We’ve well and truly been basking in the warm breezes and sunlit evenings synonymous with Melbourne in summer. Uninterrupted sunshine coupled with time off over Christmas really makes this time of year the best of all. We’ll be using this downtime to pour through the books we picked up and never finished, float in the glossy waves of the ocean, and eating all of the mangoes and cherries we can get our hands on.
We often note how it takes a few days into a holiday to actually wind down once we’ve washed the worries of work away and stepped out of our modus operandi. Do you feel the same way?
To segue into this summer headspace and help you out of work mode, we’re sharing a series of summer musings - titbits to inspire or entertain on those delightfully lazy afternoons.
We thought it was appropriate to start our summer musings with something wholesome before we decline into a perpetual state of gingerbread-induced food coma. Where better to look than Neighbourhood and Community, some of our favourite cookbooks, each filled with beautiful plant-based salad recipes inspired by Australia and abroad by author, Hetty McKinnon.

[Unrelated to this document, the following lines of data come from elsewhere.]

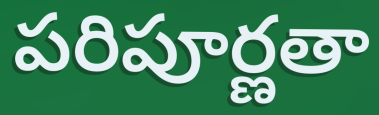
పరిపూర్ణతా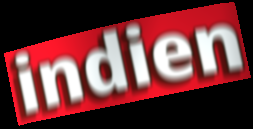
indien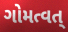
ગોમત્વત્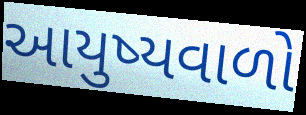
આયુષ્યવાળોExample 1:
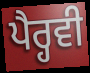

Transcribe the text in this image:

ਪੈਰ੍ਹਵੀ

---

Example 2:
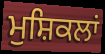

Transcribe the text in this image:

ਮੁਸ਼ਿਕਲਾਂ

Hetty, who has just published her third cookbook Family, kindly allowed us to repost this recipe that makes the most of the juicy stone fruit in currently season. Enjoy!
‘With the Summer winding down, the produce seems to be at its peak at the greenmarkets. The tomatoes are insane, bursting with flavour. We are consuming corn obsessively and peaches are still plentiful and flavourful!

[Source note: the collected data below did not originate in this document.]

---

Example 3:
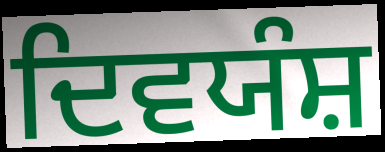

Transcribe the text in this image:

ਦਿਵਯੰਸ਼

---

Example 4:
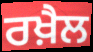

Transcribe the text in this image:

ਰਖ਼ੈਲ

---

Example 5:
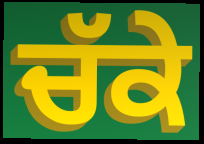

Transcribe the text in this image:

ਚੱਕੇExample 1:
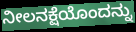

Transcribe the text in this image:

ನೀಲನಕ್ಷೆಯೊಂದನ್ನು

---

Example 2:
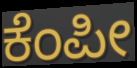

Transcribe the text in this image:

ಕೆಂಪೀ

...teamed with creamy mozzarella, basil and finished with a drizzle of honey, this salad is best well seasoned with sea salt and a good grind of black pepper. I like the tartness of yellow peaches, but you could also use white flesh versions. Another great substitute would be melon – rockmelon (cantaloupe) and honeydew are both lovely with mozz and basil.’

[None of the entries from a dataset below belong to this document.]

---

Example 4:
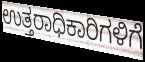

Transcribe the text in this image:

ಉತ್ತರಾಧಿಕಾರಿಗಳಿಗೆ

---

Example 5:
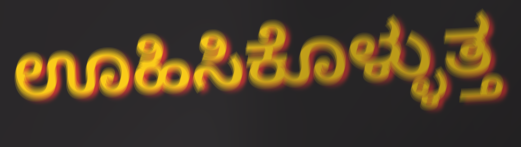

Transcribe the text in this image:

ಊಹಿಸಿಕೊಳ್ಳುತ್ತ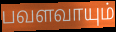
பவளவாயும்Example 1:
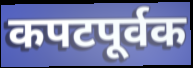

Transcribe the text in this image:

कपटपूर्वक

Grilled peach salad with mozzarella, basil and honey
This is a perfect light Summer dish, when peaches are at their most abundant. Choose peaches that are on the firm side as they will soften up and sweeten with cooking.
Serves 2-4, as a light dish
4-5 medium yellow peach
400g mozzarella cheese
10-15 basil leaves
extra virgin olive oil
1-2 tbsp honey
sea salt and black pepper
Cut each peach in half, remove the seed, and then slice each half into 4 thick slices. Place the peach segments in a large bowl and drizzle over some olive oil.
Heat a barbecue or griddle pan on high heat. Once searing hot, grill the peach slices just a minute or so on each cut side until there are char marks and flesh is starting to soften – don’t cook for too long, as you don’t want mushy peaches. You still want the flesh to retain some firmness.
Arrange the peach slices on a large platter. Tear up the mozzarella and toss in with the peaches. Tear up the basil leaves, and scatter over the peaches and mozzarella. To serve, drizzle generously with olive oil, season with sea salt and black pepper and trickle over the honey.